• Material supplied

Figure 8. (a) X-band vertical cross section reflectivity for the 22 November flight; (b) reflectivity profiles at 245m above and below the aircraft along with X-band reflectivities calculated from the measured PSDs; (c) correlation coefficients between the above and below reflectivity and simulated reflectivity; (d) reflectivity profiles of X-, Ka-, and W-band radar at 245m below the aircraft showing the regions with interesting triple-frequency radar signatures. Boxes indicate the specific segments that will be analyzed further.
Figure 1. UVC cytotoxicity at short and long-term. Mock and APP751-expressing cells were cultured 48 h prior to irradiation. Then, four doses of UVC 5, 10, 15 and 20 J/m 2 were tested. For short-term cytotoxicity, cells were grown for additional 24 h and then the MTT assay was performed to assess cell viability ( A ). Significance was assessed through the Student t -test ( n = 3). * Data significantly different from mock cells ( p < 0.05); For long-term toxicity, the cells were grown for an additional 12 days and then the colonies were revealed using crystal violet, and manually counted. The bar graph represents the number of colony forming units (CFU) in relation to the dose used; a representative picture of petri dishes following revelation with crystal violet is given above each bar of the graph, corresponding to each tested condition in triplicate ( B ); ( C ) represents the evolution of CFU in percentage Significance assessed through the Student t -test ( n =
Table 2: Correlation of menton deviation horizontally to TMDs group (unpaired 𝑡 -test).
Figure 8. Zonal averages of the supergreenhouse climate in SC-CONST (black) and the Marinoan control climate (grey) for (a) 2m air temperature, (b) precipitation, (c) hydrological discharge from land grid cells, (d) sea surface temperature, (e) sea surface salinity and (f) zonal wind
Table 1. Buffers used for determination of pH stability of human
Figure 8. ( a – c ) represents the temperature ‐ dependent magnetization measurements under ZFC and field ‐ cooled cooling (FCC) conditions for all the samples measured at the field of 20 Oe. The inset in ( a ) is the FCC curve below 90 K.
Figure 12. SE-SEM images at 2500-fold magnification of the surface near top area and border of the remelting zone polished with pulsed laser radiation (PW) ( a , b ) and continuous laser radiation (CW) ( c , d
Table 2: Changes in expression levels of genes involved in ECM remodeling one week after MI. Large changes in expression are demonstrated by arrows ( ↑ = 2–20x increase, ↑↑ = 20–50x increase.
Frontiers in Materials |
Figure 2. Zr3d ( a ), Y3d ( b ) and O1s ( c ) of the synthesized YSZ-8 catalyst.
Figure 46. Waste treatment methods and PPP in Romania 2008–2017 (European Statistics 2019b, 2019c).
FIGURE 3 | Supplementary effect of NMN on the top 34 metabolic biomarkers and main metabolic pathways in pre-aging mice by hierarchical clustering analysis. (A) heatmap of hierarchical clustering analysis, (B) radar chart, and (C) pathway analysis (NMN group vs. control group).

• Work request
Transcribe the lines above between the line holding "Table 1. Buffers" and the line holding "Figure 8. ( a", inclusive, exactly as they stand and with nothing added.

• Response below
Table 1. Buffers used for determination of pH stability of human
Figure 8. ( a – c ) represents the temperature ‐ dependent magnetization measurements under ZFC and field ‐ cooled cooling (FCC) conditions for all the samples measured at the field of 20 Oe. The inset in ( a ) is the FCC curve below 90 K.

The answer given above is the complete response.